Media watch
The NY mags' Kennedy state of mind
by Dan Kennedy
The media's -- and the public's -- obsession with the Kennedys continues to perplex. Although
news organizations surely overdid it with their 24/7 coverage of John Kennedy's
death, they were also reflecting a genuine public need to mourn for someone who
was, after all, a stranger, and to tap one more time into that hoary Kennedy
mythology.
Maybe it's because Kennedy was, by choice, a Manhattanite, but I
thought the two publications that came the closest to getting it right were the
New Yorker and New York magazine. Unfortunately, the truth that
emerged was entirely accidental, since what was mainly on display was the
banality of celebrity culture.
The New Yorker, which dealt with Kennedy in its "Talk of the Town"

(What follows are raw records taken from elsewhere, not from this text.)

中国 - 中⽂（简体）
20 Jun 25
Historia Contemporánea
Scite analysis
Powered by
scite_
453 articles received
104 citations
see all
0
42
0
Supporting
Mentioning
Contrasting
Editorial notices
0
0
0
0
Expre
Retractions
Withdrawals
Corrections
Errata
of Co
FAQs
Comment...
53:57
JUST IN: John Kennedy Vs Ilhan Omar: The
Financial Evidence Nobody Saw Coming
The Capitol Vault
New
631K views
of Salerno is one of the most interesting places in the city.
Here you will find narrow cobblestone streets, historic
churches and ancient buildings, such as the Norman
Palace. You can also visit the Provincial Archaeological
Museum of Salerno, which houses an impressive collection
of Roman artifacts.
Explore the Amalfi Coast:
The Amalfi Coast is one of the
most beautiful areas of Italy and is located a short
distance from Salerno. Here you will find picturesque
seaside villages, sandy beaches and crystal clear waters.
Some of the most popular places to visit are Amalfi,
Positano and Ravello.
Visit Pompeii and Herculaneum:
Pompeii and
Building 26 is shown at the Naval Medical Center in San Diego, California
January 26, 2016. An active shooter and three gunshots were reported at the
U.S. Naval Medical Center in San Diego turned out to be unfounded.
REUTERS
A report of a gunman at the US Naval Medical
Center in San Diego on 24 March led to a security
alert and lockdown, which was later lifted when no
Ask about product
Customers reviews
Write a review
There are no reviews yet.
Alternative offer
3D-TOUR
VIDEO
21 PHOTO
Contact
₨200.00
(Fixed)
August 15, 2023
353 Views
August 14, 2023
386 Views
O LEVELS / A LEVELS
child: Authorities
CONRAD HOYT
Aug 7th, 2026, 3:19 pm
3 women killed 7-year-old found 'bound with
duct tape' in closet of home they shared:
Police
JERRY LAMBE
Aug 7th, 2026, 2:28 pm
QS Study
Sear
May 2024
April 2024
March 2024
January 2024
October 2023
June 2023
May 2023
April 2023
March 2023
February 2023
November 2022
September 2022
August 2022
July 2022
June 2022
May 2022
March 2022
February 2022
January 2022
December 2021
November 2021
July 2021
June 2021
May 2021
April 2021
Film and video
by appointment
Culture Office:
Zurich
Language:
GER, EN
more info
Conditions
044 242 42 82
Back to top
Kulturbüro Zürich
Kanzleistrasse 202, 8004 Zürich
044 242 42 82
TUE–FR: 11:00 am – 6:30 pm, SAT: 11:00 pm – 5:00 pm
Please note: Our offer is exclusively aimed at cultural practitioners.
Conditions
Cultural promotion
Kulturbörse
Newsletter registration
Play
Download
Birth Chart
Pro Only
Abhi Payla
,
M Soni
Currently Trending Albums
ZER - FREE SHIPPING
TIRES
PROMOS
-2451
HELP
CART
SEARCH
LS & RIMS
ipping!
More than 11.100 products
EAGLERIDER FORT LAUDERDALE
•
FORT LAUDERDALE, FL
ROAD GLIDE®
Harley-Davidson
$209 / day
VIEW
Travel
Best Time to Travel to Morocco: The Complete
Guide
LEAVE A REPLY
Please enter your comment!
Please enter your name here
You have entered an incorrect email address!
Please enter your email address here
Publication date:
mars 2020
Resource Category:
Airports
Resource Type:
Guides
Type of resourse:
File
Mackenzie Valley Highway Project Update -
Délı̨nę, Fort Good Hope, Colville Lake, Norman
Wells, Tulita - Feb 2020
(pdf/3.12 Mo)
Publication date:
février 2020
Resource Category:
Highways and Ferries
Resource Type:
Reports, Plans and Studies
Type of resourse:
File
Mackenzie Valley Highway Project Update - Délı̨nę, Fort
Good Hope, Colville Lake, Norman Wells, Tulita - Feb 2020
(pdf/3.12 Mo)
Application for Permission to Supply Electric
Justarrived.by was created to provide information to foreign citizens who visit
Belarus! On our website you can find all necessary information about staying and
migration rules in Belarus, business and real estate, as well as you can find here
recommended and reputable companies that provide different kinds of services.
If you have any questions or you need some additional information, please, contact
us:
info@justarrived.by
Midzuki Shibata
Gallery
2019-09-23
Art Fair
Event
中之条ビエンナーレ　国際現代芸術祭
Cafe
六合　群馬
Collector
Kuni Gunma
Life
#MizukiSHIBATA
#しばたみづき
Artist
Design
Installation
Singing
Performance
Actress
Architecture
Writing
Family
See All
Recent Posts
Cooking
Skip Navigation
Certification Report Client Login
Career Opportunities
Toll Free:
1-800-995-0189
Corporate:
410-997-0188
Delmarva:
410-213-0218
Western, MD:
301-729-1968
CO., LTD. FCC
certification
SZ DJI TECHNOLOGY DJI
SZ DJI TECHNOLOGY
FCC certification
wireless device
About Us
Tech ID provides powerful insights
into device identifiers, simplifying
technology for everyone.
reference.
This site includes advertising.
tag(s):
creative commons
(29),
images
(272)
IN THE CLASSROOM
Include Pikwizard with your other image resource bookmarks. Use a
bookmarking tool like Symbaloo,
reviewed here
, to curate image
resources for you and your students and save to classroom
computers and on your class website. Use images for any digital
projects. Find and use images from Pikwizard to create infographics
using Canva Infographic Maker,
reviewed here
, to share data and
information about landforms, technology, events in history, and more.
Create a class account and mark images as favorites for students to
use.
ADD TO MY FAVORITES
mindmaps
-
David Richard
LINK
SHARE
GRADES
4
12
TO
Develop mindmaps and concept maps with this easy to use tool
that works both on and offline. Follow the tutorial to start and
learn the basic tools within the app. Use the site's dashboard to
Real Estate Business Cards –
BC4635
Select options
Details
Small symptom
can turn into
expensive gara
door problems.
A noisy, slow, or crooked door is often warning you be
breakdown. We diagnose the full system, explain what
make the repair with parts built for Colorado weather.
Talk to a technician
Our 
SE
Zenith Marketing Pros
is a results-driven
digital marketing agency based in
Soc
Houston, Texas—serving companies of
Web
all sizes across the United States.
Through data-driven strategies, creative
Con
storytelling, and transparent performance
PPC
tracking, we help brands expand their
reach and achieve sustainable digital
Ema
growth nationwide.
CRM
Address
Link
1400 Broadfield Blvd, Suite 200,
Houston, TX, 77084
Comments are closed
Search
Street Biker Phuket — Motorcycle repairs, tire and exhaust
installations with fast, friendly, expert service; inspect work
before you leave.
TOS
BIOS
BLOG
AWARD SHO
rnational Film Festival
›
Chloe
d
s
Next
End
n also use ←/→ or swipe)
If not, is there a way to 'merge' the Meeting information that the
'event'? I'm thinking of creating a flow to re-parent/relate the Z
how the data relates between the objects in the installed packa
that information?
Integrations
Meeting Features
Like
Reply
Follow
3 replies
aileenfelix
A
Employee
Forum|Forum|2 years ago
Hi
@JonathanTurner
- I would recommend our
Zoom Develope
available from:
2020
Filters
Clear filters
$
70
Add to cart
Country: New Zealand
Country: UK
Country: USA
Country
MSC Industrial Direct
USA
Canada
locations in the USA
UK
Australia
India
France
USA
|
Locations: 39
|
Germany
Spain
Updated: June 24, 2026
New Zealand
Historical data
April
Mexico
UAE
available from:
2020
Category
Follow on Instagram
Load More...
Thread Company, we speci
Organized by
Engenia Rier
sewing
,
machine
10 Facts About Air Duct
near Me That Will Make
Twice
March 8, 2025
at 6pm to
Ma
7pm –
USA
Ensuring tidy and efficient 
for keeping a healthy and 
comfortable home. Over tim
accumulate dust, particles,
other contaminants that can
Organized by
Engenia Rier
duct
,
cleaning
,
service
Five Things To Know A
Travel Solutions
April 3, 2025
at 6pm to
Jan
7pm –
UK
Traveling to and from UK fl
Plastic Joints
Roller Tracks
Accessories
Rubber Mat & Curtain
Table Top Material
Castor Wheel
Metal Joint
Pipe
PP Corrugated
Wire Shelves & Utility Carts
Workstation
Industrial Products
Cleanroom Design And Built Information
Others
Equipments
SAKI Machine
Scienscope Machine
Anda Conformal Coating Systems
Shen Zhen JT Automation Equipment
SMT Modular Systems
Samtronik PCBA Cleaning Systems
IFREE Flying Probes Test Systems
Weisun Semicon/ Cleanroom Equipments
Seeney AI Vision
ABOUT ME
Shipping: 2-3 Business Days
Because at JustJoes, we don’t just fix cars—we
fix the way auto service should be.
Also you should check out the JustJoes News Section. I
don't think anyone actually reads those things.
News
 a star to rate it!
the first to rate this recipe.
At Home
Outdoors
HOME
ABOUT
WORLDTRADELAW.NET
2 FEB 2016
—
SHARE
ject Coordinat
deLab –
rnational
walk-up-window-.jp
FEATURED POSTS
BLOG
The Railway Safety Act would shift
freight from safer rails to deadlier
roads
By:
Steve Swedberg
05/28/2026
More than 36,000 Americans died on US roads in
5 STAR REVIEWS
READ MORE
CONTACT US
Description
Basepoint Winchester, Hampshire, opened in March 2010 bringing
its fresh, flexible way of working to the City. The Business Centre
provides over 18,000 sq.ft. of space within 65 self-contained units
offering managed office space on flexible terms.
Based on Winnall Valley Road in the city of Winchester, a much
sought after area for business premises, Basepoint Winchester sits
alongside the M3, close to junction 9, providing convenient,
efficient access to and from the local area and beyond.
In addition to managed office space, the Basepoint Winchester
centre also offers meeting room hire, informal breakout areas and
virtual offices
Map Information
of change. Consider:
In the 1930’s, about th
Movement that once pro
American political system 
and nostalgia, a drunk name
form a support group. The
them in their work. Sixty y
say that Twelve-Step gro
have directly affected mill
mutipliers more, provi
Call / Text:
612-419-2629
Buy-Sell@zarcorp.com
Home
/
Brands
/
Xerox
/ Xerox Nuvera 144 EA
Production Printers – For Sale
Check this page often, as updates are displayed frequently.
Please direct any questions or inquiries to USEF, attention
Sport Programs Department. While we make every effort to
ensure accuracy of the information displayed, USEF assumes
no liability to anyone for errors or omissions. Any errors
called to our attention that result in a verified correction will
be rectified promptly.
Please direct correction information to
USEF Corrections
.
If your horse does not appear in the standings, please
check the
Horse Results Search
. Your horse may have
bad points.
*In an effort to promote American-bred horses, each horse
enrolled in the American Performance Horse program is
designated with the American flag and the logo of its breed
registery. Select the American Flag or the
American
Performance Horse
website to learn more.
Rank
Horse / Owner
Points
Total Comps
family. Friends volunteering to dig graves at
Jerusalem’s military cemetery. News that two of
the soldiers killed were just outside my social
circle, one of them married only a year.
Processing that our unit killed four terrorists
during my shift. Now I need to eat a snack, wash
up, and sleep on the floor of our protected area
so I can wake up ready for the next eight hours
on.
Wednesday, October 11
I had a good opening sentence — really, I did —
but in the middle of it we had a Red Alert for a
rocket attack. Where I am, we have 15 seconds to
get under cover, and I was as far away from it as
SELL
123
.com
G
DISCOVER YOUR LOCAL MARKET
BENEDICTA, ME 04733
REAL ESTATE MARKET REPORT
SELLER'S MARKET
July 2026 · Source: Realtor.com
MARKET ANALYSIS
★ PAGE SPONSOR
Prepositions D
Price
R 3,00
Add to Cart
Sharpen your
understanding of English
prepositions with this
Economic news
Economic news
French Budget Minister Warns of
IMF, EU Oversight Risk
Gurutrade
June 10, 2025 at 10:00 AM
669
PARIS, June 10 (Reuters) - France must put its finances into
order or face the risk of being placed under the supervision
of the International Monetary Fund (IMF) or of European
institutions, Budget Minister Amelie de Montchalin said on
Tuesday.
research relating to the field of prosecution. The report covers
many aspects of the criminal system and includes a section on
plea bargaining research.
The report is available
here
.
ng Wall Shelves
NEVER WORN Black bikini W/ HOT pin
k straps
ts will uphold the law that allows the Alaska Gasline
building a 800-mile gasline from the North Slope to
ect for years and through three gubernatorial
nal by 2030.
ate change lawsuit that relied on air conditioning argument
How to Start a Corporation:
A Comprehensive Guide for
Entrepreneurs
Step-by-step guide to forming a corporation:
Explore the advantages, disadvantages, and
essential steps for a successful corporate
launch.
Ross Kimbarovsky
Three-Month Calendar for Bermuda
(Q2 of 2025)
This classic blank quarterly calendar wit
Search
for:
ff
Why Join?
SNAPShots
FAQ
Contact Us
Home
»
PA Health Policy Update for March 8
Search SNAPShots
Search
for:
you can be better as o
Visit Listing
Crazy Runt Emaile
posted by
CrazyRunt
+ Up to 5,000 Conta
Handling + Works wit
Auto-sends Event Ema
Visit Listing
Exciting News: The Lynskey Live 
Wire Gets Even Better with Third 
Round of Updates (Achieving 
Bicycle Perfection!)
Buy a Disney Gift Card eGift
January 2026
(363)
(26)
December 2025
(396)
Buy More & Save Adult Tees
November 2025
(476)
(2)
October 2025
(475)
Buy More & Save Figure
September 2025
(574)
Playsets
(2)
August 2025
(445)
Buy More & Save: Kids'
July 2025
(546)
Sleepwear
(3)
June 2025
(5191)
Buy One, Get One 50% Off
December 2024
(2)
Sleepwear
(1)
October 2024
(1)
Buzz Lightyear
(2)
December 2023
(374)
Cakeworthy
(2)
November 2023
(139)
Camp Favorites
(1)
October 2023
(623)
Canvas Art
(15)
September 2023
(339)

section, was, in a word, awful. On the cover, the Statue of Liberty wore a
black veil that recalled Jacqueline Kennedy's at her husband's funeral. Inside,
John Updike and Pete Hamill offered up self-important, unoriginal observations
(Hamill even played the Irish card by quoting Yeats), and Daphne Merkin
embarrassed herself with psychobabble about the need for a mother's boy (that
would be Kennedy) to rebel by taking dangerous risks. At least John Seabrook
did some reporting in his mini-essay. But the only mildly redeeming piece was
by the novelist Rick Moody, who self-effacingly reminisced about his acting
days with Kennedy at Brown.
New York published a 10-page conversation with various friends and
acquaintances of Kennedy's -- even an ex-con Kennedy once prosecuted. But
rather than providing any insight into Kennedy, these bits mainly served as
commentary on how people expect someone of Kennedy's star status to act. They
expressed universal amazement that Kennedy was a decent guy trying to make his
way in the world with some degree of humility. Quincy Jones was quoted as
saying, "I know people who've had a No. 13 record who've had more attitude than
he did." Well, maybe it was a really good record.
The package closed with an essay by Michael Wolff, who at least had the
courage to admit he has a "Kennedy obsession." Wolff neatly summarized John
Kennedy's life: "His accomplishment, in other words, was to be halfway normal."
Judging from the foolishness of those he was forced to live and work among,
that accomplishment was apparently no small thing.
* Barnicle watch. When I die, please don't let my eulogy be read by
someone who once called me a "thin-lipped, dim-witted, bad-backed polo player
whose empty head can barely retain enough limited cocktail chatter to get him
through dinner with that international moron, Princess Di." Amazingly, that was
John Kennedy's fate on Friday night, when former Boston Globe columnist
Mike Barnicle, who had written those very words about Kennedy in August 1997,
narrated Ted Kennedy's eulogy to his nephew on MSNBC over a backdrop of images
from Kennedy's life.
Kennedy's death was both an opportunity and a trap for those shameless enough
to promote their Kennedy connections. The historian Douglas Brinkley, who has
written for Kennedy's magazine, George, was mocked by Slate as
"the William Ginsburg of the Kennedy death circus" and a "necropublicist" for
his ubiquity. (Reportedly he's been dropped from George's masthead by
disgusted Kennedy loyalists.) Dan Rather and Time managing editor Walter
Isaacson took their lumps as well.
But no one has been whacked around more than Barnicle, who was absolutely
promiscuous with his TV face time following Kennedy's death -- not just on
WCVB-TV (Channel 5), where he is, after all, an employee, but on just about
every network show as well. The Boston Herald (which unearthed the 1997 column), naturally, cuffed him
around, as did the New York Post and
even the New Republic.
Still, Barnicle's performance didn't strike me as particularly odious -- until
MSNBC handed him Ted Kennedy's words and said, "Read." It was a low moment,
both for him and for the network.
Someone at MSNBC must have thought so, too. On the network's Web site, when
you click to hear the eulogy, you hear not Barnicle (who also wrote, "What do
you figure John Kennedy majored in at Brown? Shop?") but, rather, NBC anchor
Tom Brokaw.
* The dean on the dream. The Washington Post's David Broder
turned media critic in his syndicated column this week. And damn, it was
refreshing.
Broder labeled as "excessive" and "exploitative" the media's obsession with
the death of a nice guy of minimal accomplishments who just happened to be a
celebrity. He criticized former Robert Kennedy aide Frank Mankiewicz for
calling President Kennedy's assassination "the central event of the 20th
century in American history," ahead of the Depression, two world wars, and
space exploration. And he wrote that, because of the "power of the celebrity
industry," "the distinction between fame and worth is being blurred and
nostalgia is clouding our sense of history."
Broder obviously doesn't get it. Good for him.